Every entry must be copied word for word.

## Entries taken from a collection
══════════

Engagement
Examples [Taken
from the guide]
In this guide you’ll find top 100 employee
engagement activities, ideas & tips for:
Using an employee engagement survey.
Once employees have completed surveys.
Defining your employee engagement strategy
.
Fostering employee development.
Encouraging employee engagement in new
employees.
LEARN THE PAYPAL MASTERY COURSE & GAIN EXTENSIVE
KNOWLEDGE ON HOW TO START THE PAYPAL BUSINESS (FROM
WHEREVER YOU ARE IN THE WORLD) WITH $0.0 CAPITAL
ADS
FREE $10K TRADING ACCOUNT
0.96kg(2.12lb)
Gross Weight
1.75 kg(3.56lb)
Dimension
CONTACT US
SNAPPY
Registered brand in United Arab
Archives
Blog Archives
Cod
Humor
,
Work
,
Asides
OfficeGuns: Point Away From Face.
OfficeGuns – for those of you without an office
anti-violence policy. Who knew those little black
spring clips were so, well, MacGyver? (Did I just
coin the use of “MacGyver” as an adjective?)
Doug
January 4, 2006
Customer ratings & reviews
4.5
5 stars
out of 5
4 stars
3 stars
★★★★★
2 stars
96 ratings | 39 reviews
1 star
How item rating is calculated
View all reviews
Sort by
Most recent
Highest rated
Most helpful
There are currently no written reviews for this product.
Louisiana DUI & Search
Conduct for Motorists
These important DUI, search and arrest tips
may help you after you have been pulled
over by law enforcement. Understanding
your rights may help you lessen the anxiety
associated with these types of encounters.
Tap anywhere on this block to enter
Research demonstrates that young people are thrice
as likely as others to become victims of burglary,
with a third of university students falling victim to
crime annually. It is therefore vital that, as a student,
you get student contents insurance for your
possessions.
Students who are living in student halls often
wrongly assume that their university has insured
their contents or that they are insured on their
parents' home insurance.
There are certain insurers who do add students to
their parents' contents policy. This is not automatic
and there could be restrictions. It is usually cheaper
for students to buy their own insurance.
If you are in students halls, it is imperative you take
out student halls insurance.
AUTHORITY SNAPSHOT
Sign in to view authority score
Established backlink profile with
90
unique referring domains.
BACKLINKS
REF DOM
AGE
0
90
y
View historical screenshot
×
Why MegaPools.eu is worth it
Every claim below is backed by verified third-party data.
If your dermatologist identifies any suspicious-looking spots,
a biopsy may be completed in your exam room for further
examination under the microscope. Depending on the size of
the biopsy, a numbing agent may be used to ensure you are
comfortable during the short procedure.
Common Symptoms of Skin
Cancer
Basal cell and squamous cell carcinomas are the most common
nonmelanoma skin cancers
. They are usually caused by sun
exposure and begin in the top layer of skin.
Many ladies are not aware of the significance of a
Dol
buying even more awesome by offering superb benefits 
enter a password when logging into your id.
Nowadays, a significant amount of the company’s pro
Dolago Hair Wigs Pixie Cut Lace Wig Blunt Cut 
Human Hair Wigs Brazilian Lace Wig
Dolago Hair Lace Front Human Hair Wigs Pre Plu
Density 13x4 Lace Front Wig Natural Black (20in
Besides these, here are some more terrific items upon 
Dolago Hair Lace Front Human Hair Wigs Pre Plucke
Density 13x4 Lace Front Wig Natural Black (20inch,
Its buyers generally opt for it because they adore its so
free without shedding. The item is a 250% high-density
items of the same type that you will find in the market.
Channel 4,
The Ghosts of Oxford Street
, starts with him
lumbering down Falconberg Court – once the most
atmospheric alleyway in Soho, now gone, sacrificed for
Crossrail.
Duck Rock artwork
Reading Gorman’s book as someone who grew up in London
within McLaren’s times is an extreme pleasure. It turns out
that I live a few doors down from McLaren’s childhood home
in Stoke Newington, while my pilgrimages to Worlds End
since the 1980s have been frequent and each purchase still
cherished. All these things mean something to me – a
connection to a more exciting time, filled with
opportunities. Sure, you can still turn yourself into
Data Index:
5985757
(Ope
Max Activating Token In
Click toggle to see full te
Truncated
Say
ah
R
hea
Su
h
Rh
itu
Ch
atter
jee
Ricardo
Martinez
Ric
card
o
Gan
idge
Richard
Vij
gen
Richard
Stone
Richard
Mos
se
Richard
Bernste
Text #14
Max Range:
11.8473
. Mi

══════════

## TASK RESPONSE
Engagement
Examples [Taken
from the guide]
In this guide you’ll find top 100 employee
engagement activities, ideas & tips for:
Using an employee engagement survey.
Once employees have completed surveys.
Defining your employee engagement strategy
.
Fostering employee development.
Encouraging employee engagement in new
employees.
LEARN THE PAYPAL MASTERY COURSE & GAIN EXTENSIVE
KNOWLEDGE ON HOW TO START THE PAYPAL BUSINESS (FROM
WHEREVER YOU ARE IN THE WORLD) WITH $0.0 CAPITAL
ADS
FREE $10K TRADING ACCOUNT
0.96kg(2.12lb)
Gross Weight
1.75 kg(3.56lb)
Dimension
CONTACT US
SNAPPY
Registered brand in United Arab
Archives
Blog Archives
Cod
Humor
,
Work
,
Asides
OfficeGuns: Point Away From Face.
OfficeGuns – for those of you without an office
anti-violence policy. Who knew those little black
spring clips were so, well, MacGyver? (Did I just
coin the use of “MacGyver” as an adjective?)
Doug
January 4, 2006
Customer ratings & reviews
4.5
5 stars
out of 5
4 stars
3 stars
★★★★★
2 stars
96 ratings | 39 reviews
1 star
How item rating is calculated
View all reviews
Sort by
Most recent
Highest rated
Most helpful
There are currently no written reviews for this product.
Louisiana DUI & Search
Conduct for Motorists
These important DUI, search and arrest tips
may help you after you have been pulled
over by law enforcement. Understanding
your rights may help you lessen the anxiety
associated with these types of encounters.
Tap anywhere on this block to enter
Research demonstrates that young people are thrice
as likely as others to become victims of burglary,
with a third of university students falling victim to
crime annually. It is therefore vital that, as a student,
you get student contents insurance for your
possessions.
Students who are living in student halls often
wrongly assume that their university has insured
their contents or that they are insured on their
parents' home insurance.
There are certain insurers who do add students to
their parents' contents policy. This is not automatic
and there could be restrictions. It is usually cheaper
for students to buy their own insurance.
If you are in students halls, it is imperative you take
out student halls insurance.
AUTHORITY SNAPSHOT
Sign in to view authority score
Established backlink profile with
90
unique referring domains.
BACKLINKS
REF DOM
AGE
0
90
y
View historical screenshot
×
Why MegaPools.eu is worth it
Every claim below is backed by verified third-party data.
If your dermatologist identifies any suspicious-looking spots,
a biopsy may be completed in your exam room for further
examination under the microscope. Depending on the size of
the biopsy, a numbing agent may be used to ensure you are
comfortable during the short procedure.
Common Symptoms of Skin
Cancer
Basal cell and squamous cell carcinomas are the most common
nonmelanoma skin cancers
. They are usually caused by sun
exposure and begin in the top layer of skin.
Many ladies are not aware of the significance of a
Dol
buying even more awesome by offering superb benefits 
enter a password when logging into your id.
Nowadays, a significant amount of the company’s pro
Dolago Hair Wigs Pixie Cut Lace Wig Blunt Cut 
Human Hair Wigs Brazilian Lace Wig
Dolago Hair Lace Front Human Hair Wigs Pre Plu
Density 13x4 Lace Front Wig Natural Black (20in
Besides these, here are some more terrific items upon 
Dolago Hair Lace Front Human Hair Wigs Pre Plucke
Density 13x4 Lace Front Wig Natural Black (20inch,
Its buyers generally opt for it because they adore its so
free without shedding. The item is a 250% high-density
items of the same type that you will find in the market.
Channel 4,
The Ghosts of Oxford Street
, starts with him
lumbering down Falconberg Court – once the most
atmospheric alleyway in Soho, now gone, sacrificed for
Crossrail.
Duck Rock artwork
Reading Gorman’s book as someone who grew up in London
within McLaren’s times is an extreme pleasure. It turns out
that I live a few doors down from McLaren’s childhood home
in Stoke Newington, while my pilgrimages to Worlds End
since the 1980s have been frequent and each purchase still
cherished. All these things mean something to me – a
connection to a more exciting time, filled with
opportunities. Sure, you can still turn yourself into
Data Index:
5985757
(Ope
Max Activating Token In
Click toggle to see full te
Truncated
Say
ah
R
hea
Su
h
Rh
itu
Ch
atter
jee
Ricardo
Martinez
Ric
card
o
Gan
idge
Richard
Vij
gen
Richard
Stone
Richard
Mos
se
Richard
Bernste
Text #14
Max Range:
11.8473
. Mi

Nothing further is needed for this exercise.